Phenotypic switching of vascular smooth muscle cells (VSMCs) is known to play a critical role in the development of atherosclerosis. However, the factors present within lesions that mediate VSMC phenotypic switching are unclear. Oxidized phospholipids (OxPLs), including 1-palmitoyl-2-(5-oxovaleroyl)-sn-glycero-3-phosphorylcholine (POVPC), are active components of minimally modified low density lipoprotein and have been previously shown to induce multiple proatherogenic events in endothelial cells and macrophages, but their effects on VSMCs have been largely unexplored until recently. We previously showed that OxPLs induced phenotypic switching of VSMCs, including suppression of SMC differentiation marker genes. The goal of the present studies was to test the hypothesis that OxPLs alter extracellular matrix production and VSMC migration. Results showed that POVPC activated expression of several extracellular matrix proteins in VSMC. POVPC increased expression of type VIII collagen alpha1 chain (Col8a1) mRNA in cultured VSMCs and in vivo in rat carotid arteries by 9-fold and 4-fold, respectively. POVPC-induced activation of Col8a1 gene expression was reduced by small interfering RNA-mediated suppression of Krüppel-like factor 4 (Klf4) and Sp1, and was abolished in Klf4-knockout VSMCs. POVPC increased Klf4 binding to the Col8a1 gene promoter both in vivo in rat carotid arteries and in cultured VSMCs based on chromatin immunoprecipitation assays. Moreover, POVPC-induced VSMC migration was markedly reduced in Klf4- or type VIII collagen-knockout VSMCs. Given evidence that OxPLs are present within atherosclerotic lesions, it is interesting to suggest that OxPL-induced changes in VSMC phenotype may contribute to the pathogenesis of atherosclerosis at least in part through changes in extracellular matrix composition.

Oxidized phospholipids induce phenotypic switching of vascular smooth muscle cells in vivo and in vitro.
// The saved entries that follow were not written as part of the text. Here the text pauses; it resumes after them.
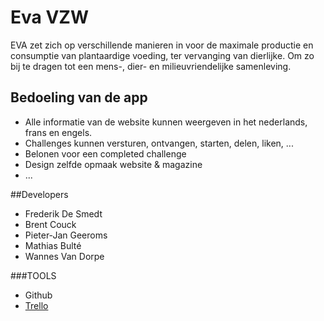 # Eva VZW
EVA zet zich op verschillende manieren in voor de maximale productie en consumptie
van plantaardige voeding, ter vervanging van dierlijke. Om zo bij te dragen
tot een mens-, dier- en milieuvriendelijke samenleving.
## Bedoeling van de app
- Alle informatie van de website kunnen weergeven in het nederlands, frans en engels.
- Challenges kunnen versturen, ontvangen, starten, delen, liken, ...
- Belonen voor een completed challenge
- Design zelfde opmaak website & magazine
- ...


##Developers
- Frederik De Smedt
- Brent Couck
- Pieter-Jan Geeroms
- Mathias Bulté
- Wannes Van Dorpe

###TOOLS
- Github
- [Trello](https://trello.com/b/fwS9SS3c/eva)
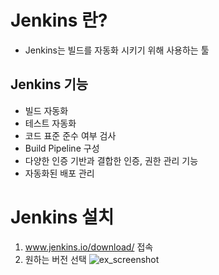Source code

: Jenkins 란?
===

+ Jenkins는 빌드를 자동화 시키기 위해 사용하는 툴

Jenkins 기능
---

+ 빌드 자동화
+ 테스트 자동화
+ 코드 표준 준수 여부 검사
+ Build Pipeline 구성
+ 다양한 인증 기반과 결합한 인증, 권한 관리 기능
+ 자동화된 배포 관리

Jenkins 설치
===

1. www.jenkins.io/download/ 접속
2. 원하는 버전 선택
![ex_screenshot](C:\Users\drago\OneDrive\Desktop\download.PNG)
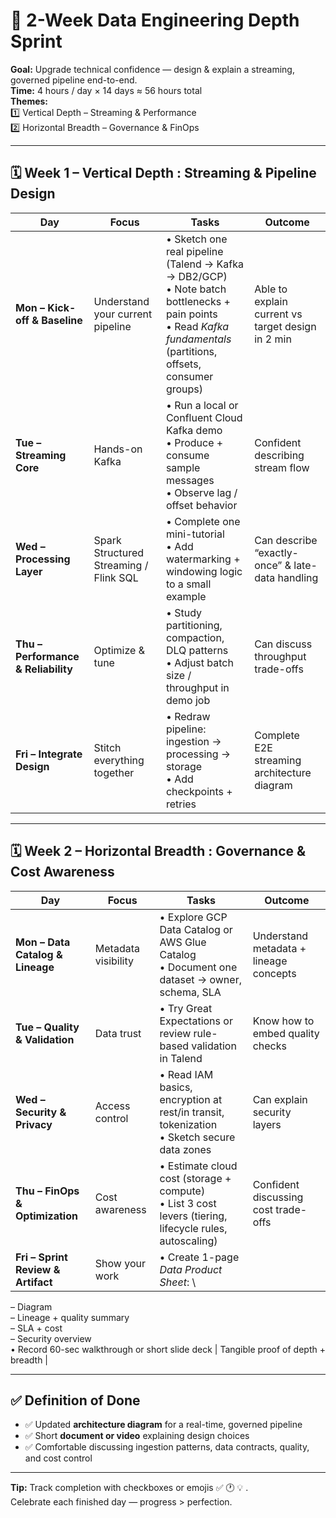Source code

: # 🚀 2-Week Data Engineering Depth Sprint

**Goal:** Upgrade technical confidence — design & explain a streaming, governed pipeline end-to-end.  
**Time:** 4 hours / day × 14 days ≈ 56 hours total  
**Themes:**  
1️⃣ Vertical Depth – Streaming & Performance  
2️⃣ Horizontal Breadth – Governance & FinOps  

---

## 🗓️ Week 1 – Vertical Depth : Streaming & Pipeline Design

| Day | Focus | Tasks | Outcome |
|-----|--------|--------|----------|
| **Mon – Kick-off & Baseline** | Understand your current pipeline | • Sketch one real pipeline (Talend → Kafka → DB2/GCP)  <br>• Note batch bottlenecks + pain points  <br>• Read *Kafka fundamentals* (partitions, offsets, consumer groups) | Able to explain current vs target design in 2 min |
| **Tue – Streaming Core** | Hands-on Kafka | • Run a local or Confluent Cloud Kafka demo  <br>• Produce + consume sample messages  <br>• Observe lag / offset behavior | Confident describing stream flow |
| **Wed – Processing Layer** | Spark Structured Streaming / Flink SQL | • Complete one mini-tutorial  <br>• Add watermarking + windowing logic to a small example | Can describe “exactly-once” & late-data handling |
| **Thu – Performance & Reliability** | Optimize & tune | • Study partitioning, compaction, DLQ patterns  <br>• Adjust batch size / throughput in demo job | Can discuss throughput trade-offs |
| **Fri – Integrate Design** | Stitch everything together | • Redraw pipeline: ingestion → processing → storage  <br>• Add checkpoints + retries | Complete E2E streaming architecture diagram |

---

## 🗓️ Week 2 – Horizontal Breadth : Governance & Cost Awareness

| Day | Focus | Tasks | Outcome |
|-----|--------|--------|----------|
| **Mon – Data Catalog & Lineage** | Metadata visibility | • Explore GCP Data Catalog or AWS Glue Catalog  <br>• Document one dataset → owner, schema, SLA | Understand metadata + lineage concepts |
| **Tue – Quality & Validation** | Data trust | • Try Great Expectations or review rule-based validation in Talend | Know how to embed quality checks |
| **Wed – Security & Privacy** | Access control | • Read IAM basics, encryption at rest/in transit, tokenization  <br>• Sketch secure data zones | Can explain security layers |
| **Thu – FinOps & Optimization** | Cost awareness | • Estimate cloud cost (storage + compute)  <br>• List 3 cost levers (tiering, lifecycle rules, autoscaling) | Confident discussing cost trade-offs |
| **Fri – Sprint Review & Artifact** | Show your work | • Create 1-page *Data Product Sheet*:  \
  – Diagram  \
  – Lineage + quality summary  \
  – SLA + cost  \
  – Security overview  <br>• Record 60-sec walkthrough or short slide deck | Tangible proof of depth + breadth |

---

## ✅ Definition of Done
- ✅ Updated **architecture diagram** for a real-time, governed pipeline  
- ✅ Short **document or video** explaining design choices  
- ✅ Comfortable discussing ingestion patterns, data contracts, quality, and cost control  

---

**Tip:** Track completion with checkboxes or emojis ✅ 🕐 💡 .  
Celebrate each finished day — progress > perfection.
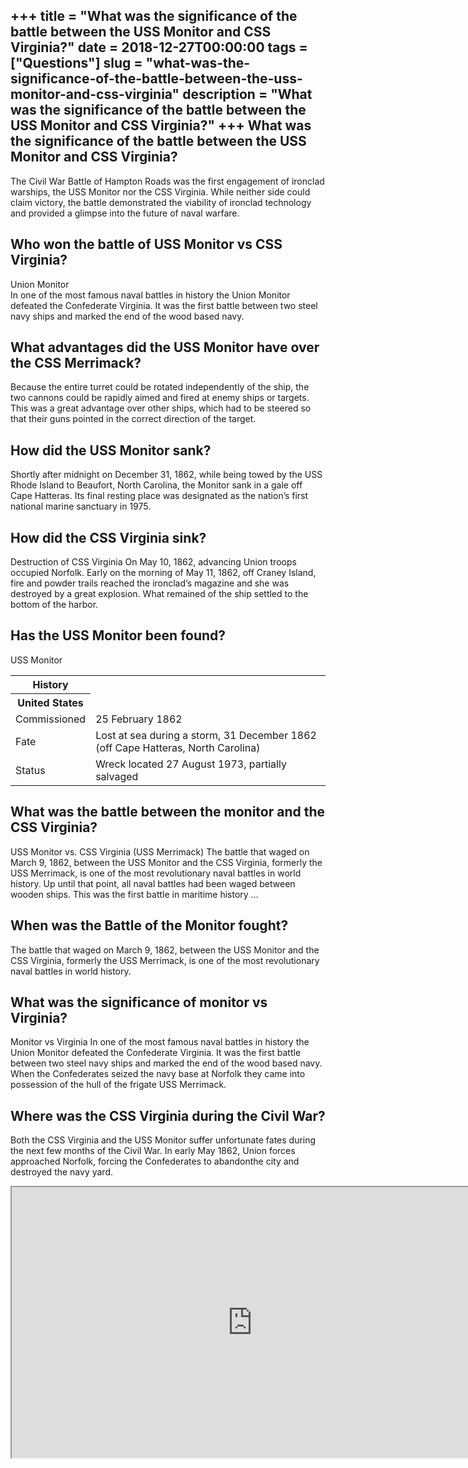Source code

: +++
title = "What was the significance of the battle between the USS Monitor and CSS Virginia?"
date = 2018-12-27T00:00:00
tags = ["Questions"]
slug = "what-was-the-significance-of-the-battle-between-the-uss-monitor-and-css-virginia"
description = "What was the significance of the battle between the USS Monitor and CSS Virginia?"
+++
What was the significance of the battle between the USS Monitor and CSS Virginia?
---------------------------------------------------------------------------------

The Civil War Battle of Hampton Roads was the first engagement of ironclad warships, the USS Monitor nor the CSS Virginia. While neither side could claim victory, the battle demonstrated the viability of ironclad technology and provided a glimpse into the future of naval warfare.

Who won the battle of USS Monitor vs CSS Virginia?
--------------------------------------------------

Union Monitor  
In one of the most famous naval battles in history the Union Monitor defeated the Confederate Virginia. It was the first battle between two steel navy ships and marked the end of the wood based navy.

What advantages did the USS Monitor have over the CSS Merrimack?
----------------------------------------------------------------

Because the entire turret could be rotated independently of the ship, the two cannons could be rapidly aimed and fired at enemy ships or targets. This was a great advantage over other ships, which had to be steered so that their guns pointed in the correct direction of the target.

How did the USS Monitor sank?
-----------------------------

Shortly after midnight on December 31, 1862, while being towed by the USS Rhode Island to Beaufort, North Carolina, the Monitor sank in a gale off Cape Hatteras. Its final resting place was designated as the nation’s first national marine sanctuary in 1975.

How did the CSS Virginia sink?
------------------------------

Destruction of CSS Virginia On May 10, 1862, advancing Union troops occupied Norfolk. Early on the morning of May 11, 1862, off Craney Island, fire and powder trails reached the ironclad’s magazine and she was destroyed by a great explosion. What remained of the ship settled to the bottom of the harbor.

Has the USS Monitor been found?
-------------------------------

USS Monitor

<table><tr><th>History</th></tr><tr><th>United States</th></tr><tr><td>Commissioned</td><td>25 February 1862</td></tr><tr><td>Fate</td><td>Lost at sea during a storm, 31 December 1862 (off Cape Hatteras, North Carolina)</td></tr><tr><td>Status</td><td>Wreck located 27 August 1973, partially salvaged</td></tr></table>

What was the battle between the monitor and the CSS Virginia?
-------------------------------------------------------------

USS Monitor vs. CSS Virginia (USS Merrimack) The battle that waged on March 9, 1862, between the USS Monitor and the CSS Virginia, formerly the USS Merrimack, is one of the most revolutionary naval battles in world history. Up until that point, all naval battles had been waged between wooden ships. This was the first battle in maritime history …

When was the Battle of the Monitor fought?
------------------------------------------

The battle that waged on March 9, 1862, between the USS Monitor and the CSS Virginia, formerly the USS Merrimack, is one of the most revolutionary naval battles in world history.

What was the significance of monitor vs Virginia?
-------------------------------------------------

Monitor vs Virginia In one of the most famous naval battles in history the Union Monitor defeated the Confederate Virginia. It was the first battle between two steel navy ships and marked the end of the wood based navy. When the Confederates seized the navy base at Norfolk they came into possession of the hull of the frigate USS Merrimack.

Where was the CSS Virginia during the Civil War?
------------------------------------------------

Both the CSS Virginia and the USS Monitor suffer unfortunate fates during the next few months of the Civil War. In early May 1862, Union forces approached Norfolk, forcing the Confederates to abandonthe city and destroyed the navy yard.

<iframe allow="accelerometer; autoplay; clipboard-write; encrypted-media; gyroscope; picture-in-picture" allowfullscreen="" class="__youtube_prefs__  epyt-is-override  no-lazyload" data-no-lazy="1" data-origheight="433" data-origwidth="770" data-skipgform_ajax_framebjll="" height="433" id="_ytid_29592" loading="lazy" src="https://www.youtube.com/embed/z0HgypU87Bs?enablejsapi=1&autoplay=0&cc_load_policy=0&cc_lang_pref=&iv_load_policy=1&loop=0&modestbranding=0&rel=1&fs=1&playsinline=0&autohide=2&theme=dark&color=red&controls=1&" title="YouTube player" width="770"></iframe>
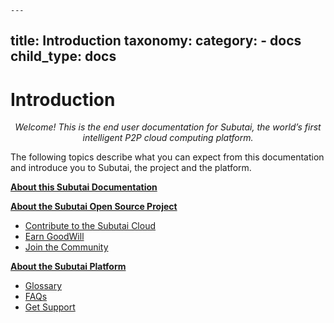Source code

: 	---
title: Introduction
taxonomy:
    category:
        - docs
child_type: docs
---

# Introduction

<p align="middle"><i>Welcome! This is the end user documentation for Subutai, the world’s first intelligent P2P cloud computing platform.</i></p>  

The following topics describe what you can expect from this documentation and introduce you to Subutai, the project and the platform.

**[About this Subutai Documentation](https://github.com/subutai-io/documentation/wiki/About-this-Subutai-Documentation)**  

**[About the Subutai Open Source Project](https://github.com/subutai-io/documentation/wiki/About-the-Subutai-Open-Source-Project)**
   * [Contribute to the Subutai Cloud](https://github.com/subutai-io/documentation/wiki/About-the-Subutai-Open-Source-Project#-contribute-to-the-subutai-cloud)    
   * [Earn GoodWill](https://github.com/subutai-io/documentation/wiki/About-the-Subutai-Open-Source-Project#-earn-goodwill)    
   * [Join the Community](https://github.com/subutai-io/documentation/wiki/About-the-Subutai-Open-Source-Project#-join-the-community)    

**[About the Subutai Platform](https://github.com/subutai-io/documentation/wiki/About-the-Subutai-Platform)**
   * [Glossary](https://github.com/subutai-io/documentation/wiki/Glossary)    
   * [FAQs](https://github.com/subutai-io/documentation/wiki/FAQs)    
   * [Get Support](https://github.com/subutai-io/documentation/wiki/Get-Support)    



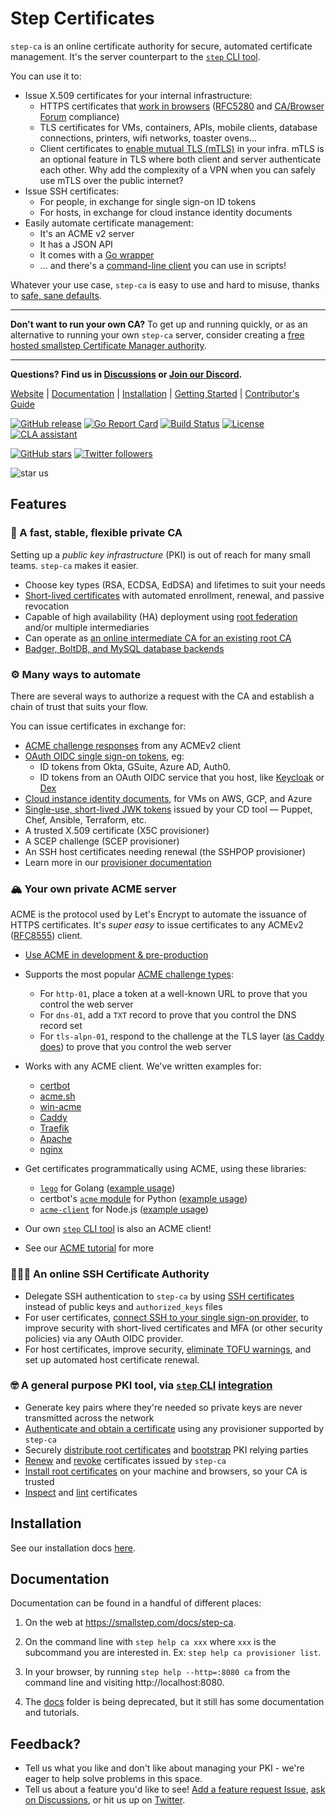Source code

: # Step Certificates

`step-ca` is an online certificate authority for secure, automated certificate management. It's the server counterpart to the [`step` CLI tool](https://github.com/smallstep/cli).

You can use it to:
- Issue X.509 certificates for your internal infrastructure:
  - HTTPS certificates that [work in browsers](https://smallstep.com/blog/step-v0-8-6-valid-HTTPS-certificates-for-dev-pre-prod.html) ([RFC5280](https://tools.ietf.org/html/rfc5280) and [CA/Browser Forum](https://cabforum.org/baseline-requirements-documents/) compliance)
  - TLS certificates for VMs, containers, APIs, mobile clients, database connections, printers, wifi networks, toaster ovens...
  - Client certificates to [enable mutual TLS (mTLS)](https://smallstep.com/hello-mtls) in your infra. mTLS is an optional feature in TLS where both client and server authenticate each other. Why add the complexity of a VPN when you can safely use mTLS over the public internet?
- Issue SSH certificates:
  - For people, in exchange for single sign-on ID tokens
  - For hosts, in exchange for cloud instance identity documents
- Easily automate certificate management:
  - It's an ACME v2 server
  - It has a JSON API
  - It comes with a [Go wrapper](./examples#user-content-basic-client-usage)
  - ... and there's a [command-line client](https://github.com/smallstep/cli) you can use in scripts!

Whatever your use case, `step-ca` is easy to use and hard to misuse, thanks to [safe, sane defaults](https://smallstep.com/docs/step-ca/certificate-authority-server-production#sane-cryptographic-defaults).

---

**Don't want to run your own CA?**
To get up and running quickly, or as an alternative to running your own `step-ca` server, consider creating a [free hosted smallstep Certificate Manager authority](https://info.smallstep.com/certificate-manager-early-access-mvp/).

---

**Questions? Find us in [Discussions](https://github.com/smallstep/certificates/discussions) or [Join our Discord](https://u.step.sm/discord).**

[Website](https://smallstep.com/certificates) |
[Documentation](https://smallstep.com/docs) |
[Installation](https://smallstep.com/docs/step-ca/installation) |
[Getting Started](https://smallstep.com/docs/step-ca/getting-started) |
[Contributor's Guide](./docs/CONTRIBUTING.md)

[![GitHub release](https://img.shields.io/github/release/smallstep/certificates.svg)](https://github.com/smallstep/certificates/releases/latest)
[![Go Report Card](https://goreportcard.com/badge/github.com/smallstep/certificates)](https://goreportcard.com/report/github.com/smallstep/certificates)
[![Build Status](https://travis-ci.com/smallstep/certificates.svg?branch=master)](https://travis-ci.com/smallstep/certificates)
[![License](https://img.shields.io/badge/License-Apache%202.0-blue.svg)](https://opensource.org/licenses/Apache-2.0)
[![CLA assistant](https://cla-assistant.io/readme/badge/smallstep/certificates)](https://cla-assistant.io/smallstep/certificates)

[![GitHub stars](https://img.shields.io/github/stars/smallstep/certificates.svg?style=social)](https://github.com/smallstep/certificates/stargazers)
[![Twitter followers](https://img.shields.io/twitter/follow/smallsteplabs.svg?label=Follow&style=social)](https://twitter.com/intent/follow?screen_name=smallsteplabs)

![star us](https://github.com/smallstep/certificates/raw/master/docs/images/star.gif)

## Features

### 🦾 A fast, stable, flexible private CA

Setting up a *public key infrastructure* (PKI) is out of reach for many small teams. `step-ca` makes it easier.

- Choose key types (RSA, ECDSA, EdDSA) and lifetimes to suit your needs
- [Short-lived certificates](https://smallstep.com/blog/passive-revocation.html) with automated enrollment, renewal, and passive revocation
- Capable of high availability (HA) deployment using [root federation](https://smallstep.com/blog/step-v0.8.3-federation-root-rotation.html) and/or multiple intermediaries
- Can operate as [an online intermediate CA for an existing root CA](https://smallstep.com/docs/tutorials/intermediate-ca-new-ca)
- [Badger, BoltDB, and MySQL database backends](https://smallstep.com/docs/step-ca/configuration#databases)

### ⚙️ Many ways to automate

There are several ways to authorize a request with the CA and establish a chain of trust that suits your flow.

You can issue certificates in exchange for:
- [ACME challenge responses](#your-own-private-acme-server) from any ACMEv2 client
- [OAuth OIDC single sign-on tokens](https://smallstep.com/blog/easily-curl-services-secured-by-https-tls.html), eg:
  - ID tokens from Okta, GSuite, Azure AD, Auth0.
  - ID tokens from an OAuth OIDC service that you host, like [Keycloak](https://www.keycloak.org/) or [Dex](https://github.com/dexidp/dex)
- [Cloud instance identity documents](https://smallstep.com/blog/embarrassingly-easy-certificates-on-aws-azure-gcp/), for VMs on AWS, GCP, and Azure
- [Single-use, short-lived JWK tokens](https://smallstep.com/docs/step-ca/provisioners#jwk) issued by your CD tool — Puppet, Chef, Ansible, Terraform, etc.
- A trusted X.509 certificate (X5C provisioner)
- A SCEP challenge (SCEP provisioner)
- An SSH host certificates needing renewal (the SSHPOP provisioner)
- Learn more in our [provisioner documentation](https://smallstep.com/docs/step-ca/provisioners)

### 🏔 Your own private ACME server

ACME is the protocol used by Let's Encrypt to automate the issuance of HTTPS certificates. It's _super easy_ to issue certificates to any ACMEv2 ([RFC8555](https://tools.ietf.org/html/rfc8555)) client.

- [Use ACME in development & pre-production](https://smallstep.com/blog/private-acme-server/#local-development--pre-production)
- Supports the most popular [ACME challenge types](https://letsencrypt.org/docs/challenge-types/):
  - For `http-01`, place a token at a well-known URL to prove that you control the web server
  - For `dns-01`, add a `TXT` record to prove that you control the DNS record set
  - For `tls-alpn-01`, respond to the challenge at the TLS layer ([as Caddy does](https://caddy.community/t/caddy-supports-the-acme-tls-alpn-challenge/4860)) to prove that you control the web server

- Works with any ACME client. We've written examples for:
  - [certbot](https://smallstep.com/docs/tutorials/acme-protocol-acme-clients#certbot)
  - [acme.sh](https://smallstep.com/docs/tutorials/acme-protocol-acme-clients#acmesh)
  - [win-acme](https://smallstep.com/docs/tutorials/acme-protocol-acme-clients#win-acme)
  - [Caddy](https://smallstep.com/docs/tutorials/acme-protocol-acme-clients#caddy-v2)
  - [Traefik](https://smallstep.com/docs/tutorials/acme-protocol-acme-clients#traefik)
  - [Apache](https://smallstep.com/docs/tutorials/acme-protocol-acme-clients#apache)
  - [nginx](https://smallstep.com/docs/tutorials/acme-protocol-acme-clients#nginx)
- Get certificates programmatically using ACME, using these libraries:
  - [`lego`](https://github.com/go-acme/lego) for Golang ([example usage](https://smallstep.com/docs/tutorials/acme-protocol-acme-clients#golang))
  - certbot's [`acme` module](https://github.com/certbot/certbot/tree/master/acme) for Python ([example usage](https://smallstep.com/docs/tutorials/acme-protocol-acme-clients#python))
  - [`acme-client`](https://github.com/publishlab/node-acme-client) for Node.js ([example usage](https://smallstep.com/docs/tutorials/acme-protocol-acme-clients#node))
- Our own [`step` CLI tool](https://github.com/smallstep/cli) is also an ACME client!
- See our [ACME tutorial](https://smallstep.com/docs/tutorials/acme-challenge) for more

### 👩🏽‍💻 An online SSH Certificate Authority

- Delegate SSH authentication to `step-ca` by using [SSH certificates](https://smallstep.com/blog/use-ssh-certificates/) instead of public keys and `authorized_keys` files
- For user certificates, [connect SSH to your single sign-on provider](https://smallstep.com/blog/diy-single-sign-on-for-ssh/), to improve security with short-lived certificates and MFA (or other security policies) via any OAuth OIDC provider.
- For host certificates, improve security, [eliminate TOFU warnings](https://smallstep.com/blog/use-ssh-certificates/), and set up automated host certificate renewal.

### 🤓 A general purpose PKI tool, via [`step` CLI](https://github.com/smallstep/cli) [integration](https://smallstep.com/docs/step-cli/reference/ca/)

- Generate key pairs where they're needed so private keys are never transmitted across the network
- [Authenticate and obtain a certificate](https://smallstep.com/docs/step-cli/reference/ca/certificate/) using any provisioner supported by `step-ca`
- Securely [distribute root certificates](https://smallstep.com/docs/step-cli/reference/ca/root/) and [bootstrap](https://smallstep.com/docs/step-cli/reference/ca/bootstrap/) PKI relying parties
- [Renew](https://smallstep.com/docs/step-cli/reference/ca/renew/) and [revoke](https://smallstep.com/docs/step-cli/reference/ca/revoke/) certificates issued by `step-ca`
- [Install root certificates](https://smallstep.com/docs/step-cli/reference/certificate/install/) on your machine and browsers, so your CA is trusted
- [Inspect](https://smallstep.com/docs/step-cli/reference/certificate/inspect/) and [lint](https://smallstep.com/docs/step-cli/reference/certificate/lint/) certificates

## Installation

See our installation docs [here](https://smallstep.com/docs/step-ca/installation).

## Documentation

Documentation can be found in a handful of different places:

1. On the web at https://smallstep.com/docs/step-ca.

2. On the command line with `step help ca xxx` where `xxx` is the subcommand
you are interested in. Ex: `step help ca provisioner list`.

3. In your browser, by running `step help --http=:8080 ca` from the command line
and visiting http://localhost:8080.

4. The [docs](./docs/README.md) folder is being deprecated, but it still has some documentation and tutorials.

## Feedback?

* Tell us what you like and don't like about managing your PKI - we're eager to help solve problems in this space.
* Tell us about a feature you'd like to see! [Add a feature request Issue](https://github.com/smallstep/certificates/issues/new?assignees=&labels=enhancement%2C+needs+triage&template=enhancement.md&title=), [ask on Discussions](https://github.com/smallstep/certificates/discussions), or hit us up on [Twitter](https://twitter.com/smallsteplabs).
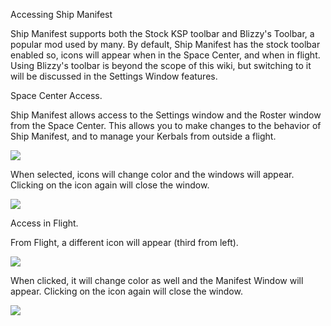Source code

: Accessing Ship Manifest

Ship Manifest supports both the Stock KSP toolbar and Blizzy's Toolbar, a popular mod used by many.  By default, Ship Manifest has the stock toolbar enabled so, icons will appear when in the Space Center, and when in flight.  Using Blizzy's toolbar is beyond the scope of this wiki, but switching to it will be discussed in the Settings Window features.

Space Center Access.

Ship Manifest allows access to the Settings window and the Roster window from the Space Center.  This allows you to make changes to the behavior of Ship Manifest, and to manage your Kerbals from outside a flight.

![](http://i.imgur.com/AUNd8hp.png)

When selected, icons will change color and the windows will appear.  Clicking on the icon again will close the window.

![](http://i.imgur.com/3kiSTXi.png)

Access in Flight.

From Flight, a different icon will appear (third from left).  

![](http://i.imgur.com/GoBn8eb.png)

When clicked, it will change color as well and the Manifest Window will appear. Clicking on the icon again will close the window. 

![](http://i.imgur.com/qcDB4qp.png)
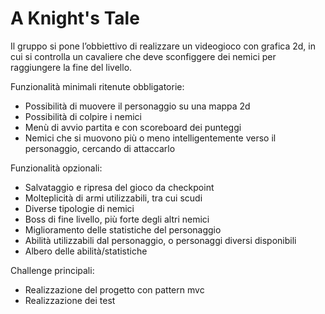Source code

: # A Knight's Tale

Il gruppo si pone l’obbiettivo di realizzare un videogioco con grafica 2d, in cui si controlla un cavaliere che deve
sconfiggere dei nemici per raggiungere la fine del livello.

Funzionalità minimali ritenute obbligatorie:

- Possibilità di muovere il personaggio su una mappa 2d
- Possibilità di colpire i nemici
- Menù di avvio partita e con scoreboard dei punteggi
- Nemici che si muovono più o meno intelligentemente verso il personaggio, cercando di attaccarlo

Funzionalità opzionali:

- Salvataggio e ripresa del gioco da checkpoint
- Molteplicità di armi utilizzabili, tra cui scudi
- Diverse tipologie di nemici
- Boss di fine livello, più forte degli altri nemici
- Miglioramento delle statistiche del personaggio
- Abilità utilizzabili dal personaggio, o personaggi diversi disponibili
- Albero delle abilità/statistiche

Challenge principali:

- Realizzazione del progetto con pattern mvc
- Realizzazione dei test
Atherosclerosis is a vascular disease characterized by lipid deposition and inflammation within the arterial wall. Oxidized phospholipids (oxPLs), such as 1-palmitoyl-2-arachidonoyl-sn-glycero-3-phosphorylcholine (oxPAPC) and its constituents 1-palmytoyl-2-(5-oxovaleroyl)-sn-glycero-3-phosphocholine (POVPC) and 1-palmitoyl-2-glutaroyl-sn-glycero-3-phosphocholine (PGPC) are concentrated within atherosclerotic lesions and are known to be potent proinflammatory mediators. Phenotypic switching of smooth muscle cells (SMCs) plays a critical role in the development, progression, and end-stage clinical consequences of atherosclerosis, yet little is known regarding the effects of specific oxPLs on SMC phenotype. The present studies were focused on determining whether oxPLs regulate expression of SMC differentiation marker genes and the molecular mechanisms involved. Results showed that POVPC and PGPC induced profound suppression of smooth muscle (SM) alpha-actin and SM myosin heavy chain expression while simultaneously increasing expression of MCP-1, MCP-3, and cytolysin. OxPLs also induced nuclear translocation of Krüppel-like transcription factor 4 (KLF4), a known repressor of SMC marker genes. siRNA targeting of KLF4 nearly blocked POVPC-induced suppression of SMC marker genes, and myocardin. POVPC-induced repression of SMC marker genes was also significantly attenuated in KLF4 knockout SMCs. Taken together, these results suggest a novel role for oxPLs in phenotypic modulation of SMCs and indicate that these effects are dependent on the transcription factor, KLF4. These results may have important novel implications for the mechanisms by which oxPLs contribute to the pathogenesis of atherosclerosis.